DATA PROVIDED below:

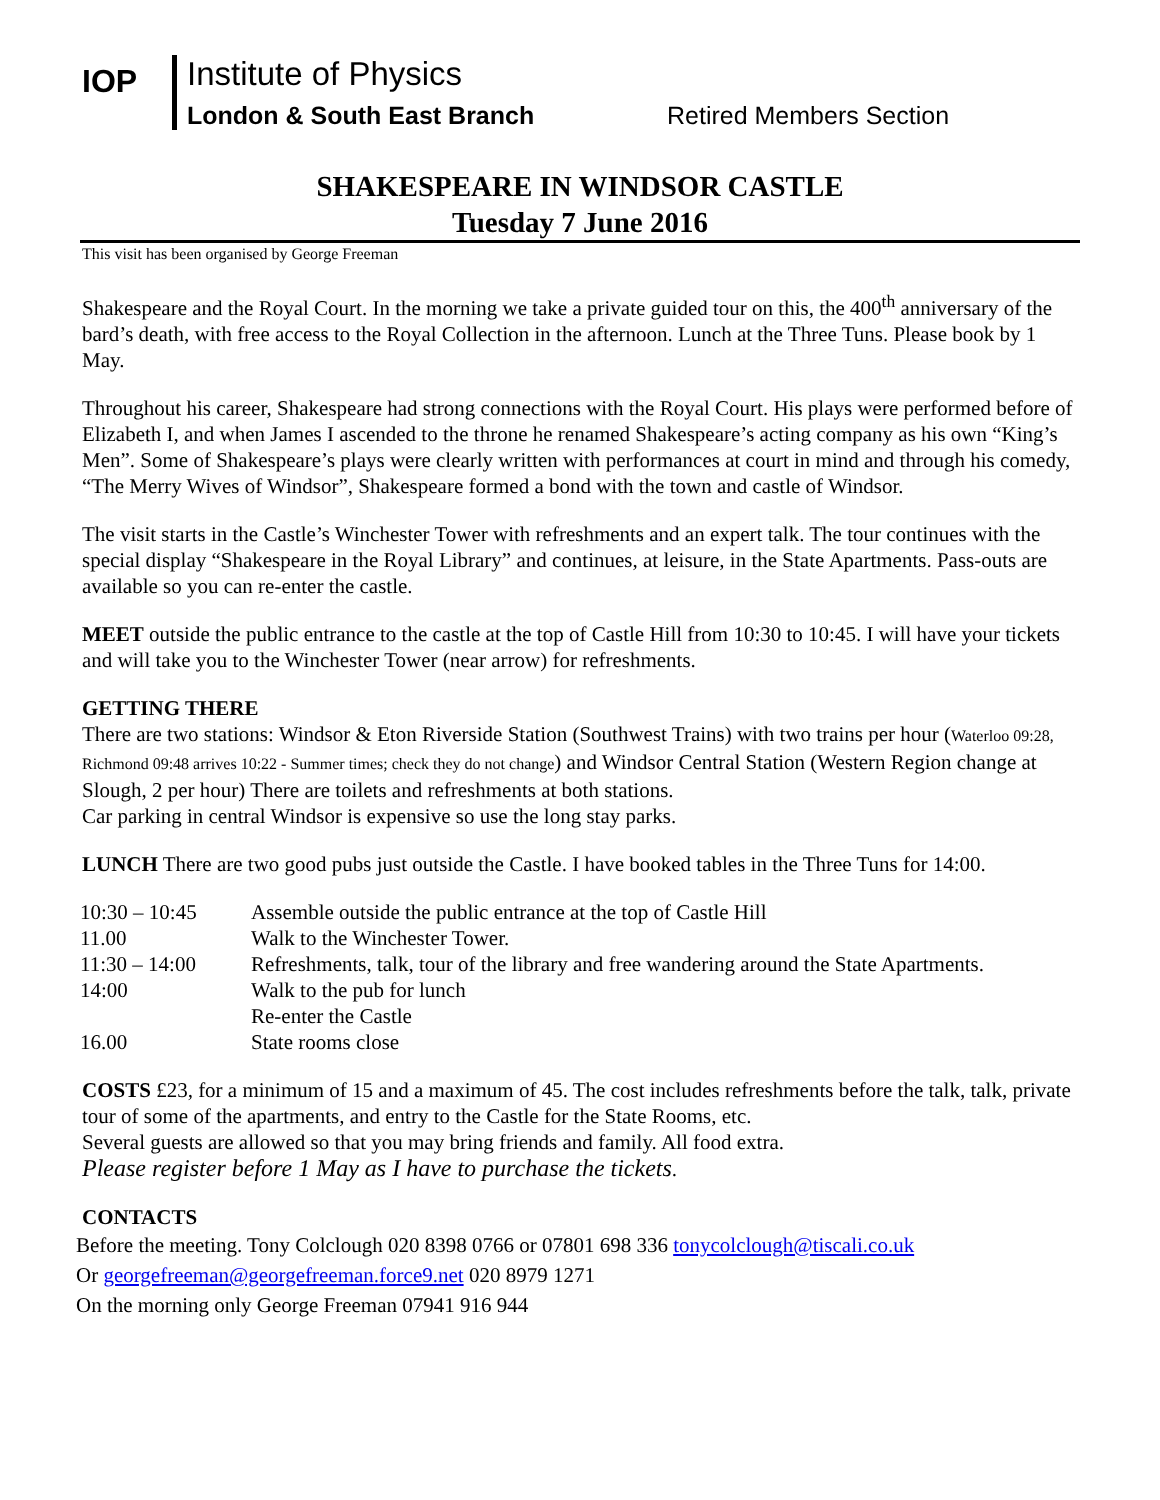IOP
Institute of Physics
London & South East Branch Retired Members Section
SHAKESPEARE IN WINDSOR CASTLE
Tuesday 7 June 2016
This visit has been organised by George Freeman
Shakespeare and the Royal Court. In the morning we take a private guided tour on this, the 400<sup>th</sup> anniversary of the bard’s death, with free access to the Royal Collection in the afternoon. Lunch at the Three Tuns. Please book by 1 May.
Throughout his career, Shakespeare had strong connections with the Royal Court. His plays were performed before of Elizabeth I, and when James I ascended to the throne he renamed Shakespeare’s acting company as his own “King’s Men”. Some of Shakespeare’s plays were clearly written with performances at court in mind and through his comedy, “The Merry Wives of Windsor”, Shakespeare formed a bond with the town and castle of Windsor.
The visit starts in the Castle’s Winchester Tower with refreshments and an expert talk. The tour continues with the special display “Shakespeare in the Royal Library” and continues, at leisure, in the State Apartments. Pass-outs are available so you can re-enter the castle.
MEET outside the public entrance to the castle at the top of Castle Hill from 10:30 to 10:45. I will have your tickets and will take you to the Winchester Tower (near arrow) for refreshments.
GETTING THERE
There are two stations: Windsor & Eton Riverside Station (Southwest Trains) with two trains per hour (Waterloo 09:28, Richmond 09:48 arrives 10:22 - Summer times; check they do not change) and Windsor Central Station (Western Region change at Slough, 2 per hour) There are toilets and refreshments at both stations.
Car parking in central Windsor is expensive so use the long stay parks.
LUNCH There are two good pubs just outside the Castle. I have booked tables in the Three Tuns for 14:00.
| 10:30 – 10:45 | Assemble outside the public entrance at the top of Castle Hill |
| 11.00 | Walk to the Winchester Tower. |
| 11:30 – 14:00 | Refreshments, talk, tour of the library and free wandering around the State Apartments. |
| 14:00 | Walk to the pub for lunch |
| | Re-enter the Castle |
| 16.00 | State rooms close |
COSTS £23, for a minimum of 15 and a maximum of 45. The cost includes refreshments before the talk, talk, private tour of some of the apartments, and entry to the Castle for the State Rooms, etc.
Several guests are allowed so that you may bring friends and family. All food extra.
Please register before 1 May as I have to purchase the tickets.
CONTACTS
Before the meeting. Tony Colclough 020 8398 0766 or 07801 698 336 tonycolclough@tiscali.co.uk
Or georgefreeman@georgefreeman.force9.net 020 8979 1271
On the morning only George Freeman 07941 916 944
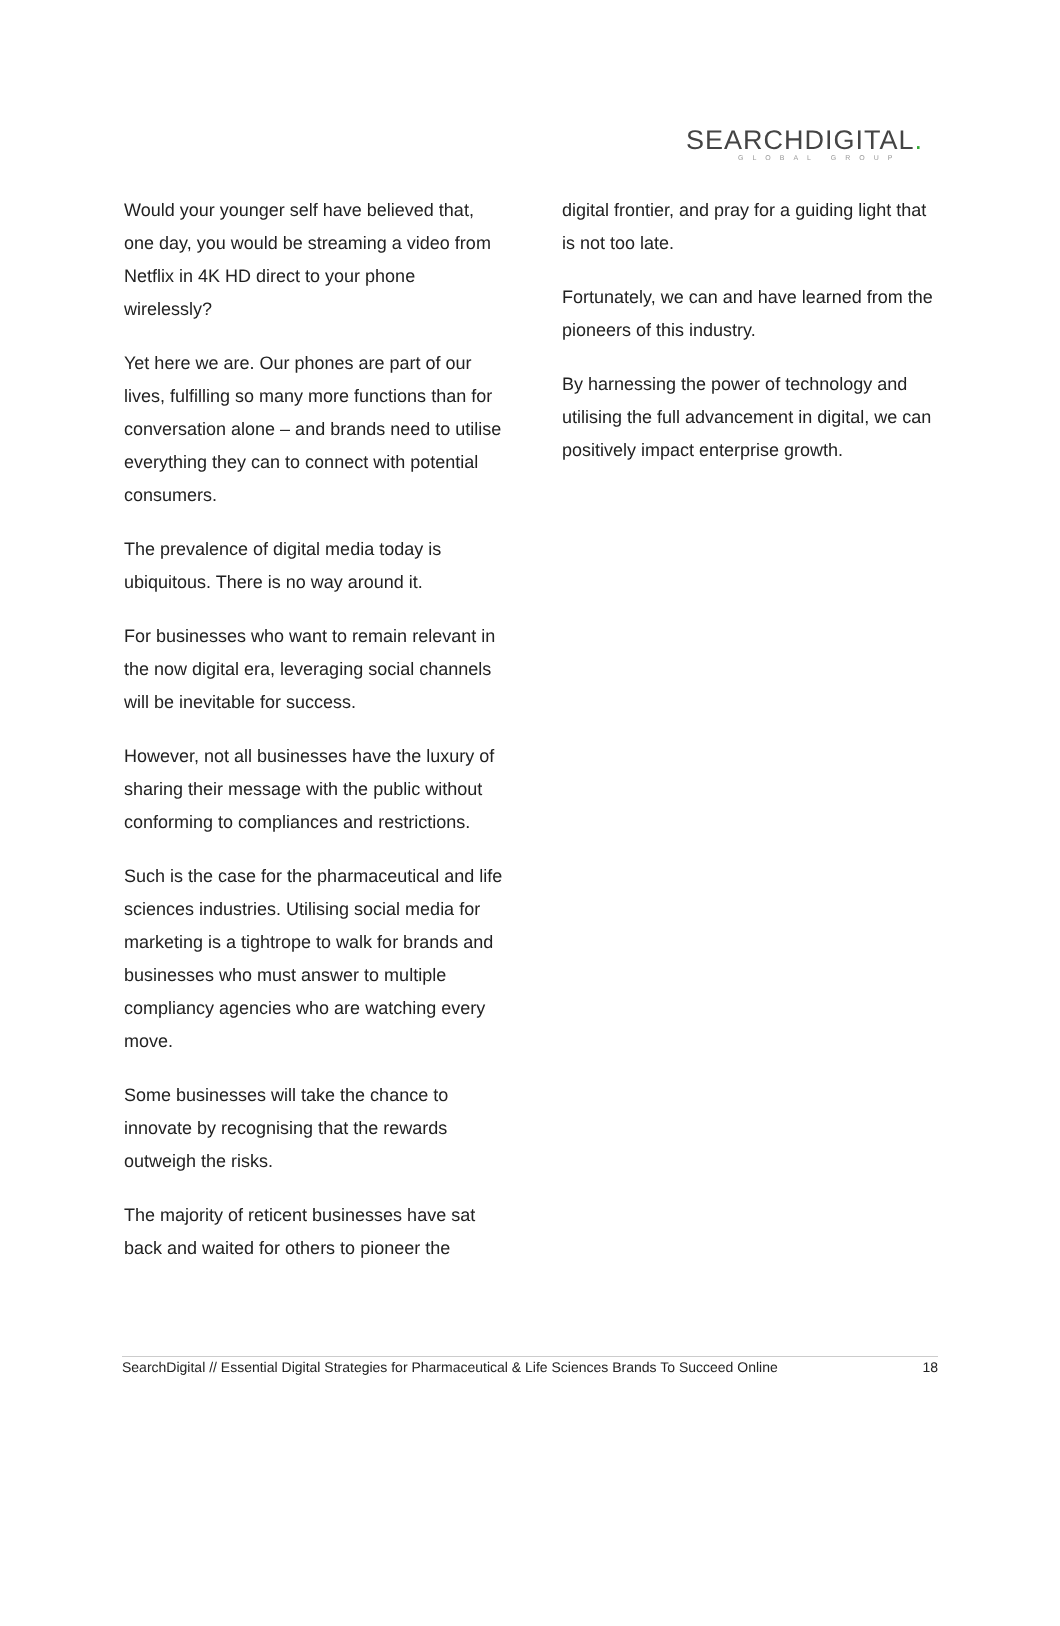SEARCHDIGITAL.
GLOBAL GROUP
Would your younger self have believed that, one day, you would be streaming a video from Netflix in 4K HD direct to your phone wirelessly?
Yet here we are. Our phones are part of our lives, fulfilling so many more functions than for conversation alone – and brands need to utilise everything they can to connect with potential consumers.
The prevalence of digital media today is ubiquitous. There is no way around it.
For businesses who want to remain relevant in the now digital era, leveraging social channels will be inevitable for success.
However, not all businesses have the luxury of sharing their message with the public without conforming to compliances and restrictions.
Such is the case for the pharmaceutical and life sciences industries. Utilising social media for marketing is a tightrope to walk for brands and businesses who must answer to multiple compliancy agencies who are watching every move.
Some businesses will take the chance to innovate by recognising that the rewards outweigh the risks.
The majority of reticent businesses have sat back and waited for others to pioneer the
digital frontier, and pray for a guiding light that is not too late.
Fortunately, we can and have learned from the pioneers of this industry.
By harnessing the power of technology and utilising the full advancement in digital, we can positively impact enterprise growth.
SearchDigital // Essential Digital Strategies for Pharmaceutical & Life Sciences Brands To Succeed Online 18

End of DATA PROVIDED.

WHAT YOU ARE ASKED TO DO =
Repeat every line of the data above exactly, but drop the pictures.

YOUR RESPONSE =
IOP
Institute of Physics
London & South East Branch Retired Members Section
SHAKESPEARE IN WINDSOR CASTLE
Tuesday 7 June 2016
This visit has been organised by George Freeman
Shakespeare and the Royal Court. In the morning we take a private guided tour on this, the 400<sup>th</sup> anniversary of the bard’s death, with free access to the Royal Collection in the afternoon. Lunch at the Three Tuns. Please book by 1 May.
Throughout his career, Shakespeare had strong connections with the Royal Court. His plays were performed before of Elizabeth I, and when James I ascended to the throne he renamed Shakespeare’s acting company as his own “King’s Men”. Some of Shakespeare’s plays were clearly written with performances at court in mind and through his comedy, “The Merry Wives of Windsor”, Shakespeare formed a bond with the town and castle of Windsor.
The visit starts in the Castle’s Winchester Tower with refreshments and an expert talk. The tour continues with the special display “Shakespeare in the Royal Library” and continues, at leisure, in the State Apartments. Pass-outs are available so you can re-enter the castle.
MEET outside the public entrance to the castle at the top of Castle Hill from 10:30 to 10:45. I will have your tickets and will take you to the Winchester Tower (near arrow) for refreshments.
GETTING THERE
There are two stations: Windsor & Eton Riverside Station (Southwest Trains) with two trains per hour (Waterloo 09:28, Richmond 09:48 arrives 10:22 - Summer times; check they do not change) and Windsor Central Station (Western Region change at Slough, 2 per hour) There are toilets and refreshments at both stations.
Car parking in central Windsor is expensive so use the long stay parks.
LUNCH There are two good pubs just outside the Castle. I have booked tables in the Three Tuns for 14:00.
| 10:30 – 10:45 | Assemble outside the public entrance at the top of Castle Hill |
| 11.00 | Walk to the Winchester Tower. |
| 11:30 – 14:00 | Refreshments, talk, tour of the library and free wandering around the State Apartments. |
| 14:00 | Walk to the pub for lunch |
| | Re-enter the Castle |
| 16.00 | State rooms close |
COSTS £23, for a minimum of 15 and a maximum of 45. The cost includes refreshments before the talk, talk, private tour of some of the apartments, and entry to the Castle for the State Rooms, etc.
Several guests are allowed so that you may bring friends and family. All food extra.
Please register before 1 May as I have to purchase the tickets.
CONTACTS
Before the meeting. Tony Colclough 020 8398 0766 or 07801 698 336 tonycolclough@tiscali.co.uk
Or georgefreeman@georgefreeman.force9.net 020 8979 1271
On the morning only George Freeman 07941 916 944
SEARCHDIGITAL.
GLOBAL GROUP
Would your younger self have believed that, one day, you would be streaming a video from Netflix in 4K HD direct to your phone wirelessly?
Yet here we are. Our phones are part of our lives, fulfilling so many more functions than for conversation alone – and brands need to utilise everything they can to connect with potential consumers.
The prevalence of digital media today is ubiquitous. There is no way around it.
For businesses who want to remain relevant in the now digital era, leveraging social channels will be inevitable for success.
However, not all businesses have the luxury of sharing their message with the public without conforming to compliances and restrictions.
Such is the case for the pharmaceutical and life sciences industries. Utilising social media for marketing is a tightrope to walk for brands and businesses who must answer to multiple compliancy agencies who are watching every move.
Some businesses will take the chance to innovate by recognising that the rewards outweigh the risks.
The majority of reticent businesses have sat back and waited for others to pioneer the
digital frontier, and pray for a guiding light that is not too late.
Fortunately, we can and have learned from the pioneers of this industry.
By harnessing the power of technology and utilising the full advancement in digital, we can positively impact enterprise growth.
SearchDigital // Essential Digital Strategies for Pharmaceutical & Life Sciences Brands To Succeed Online 18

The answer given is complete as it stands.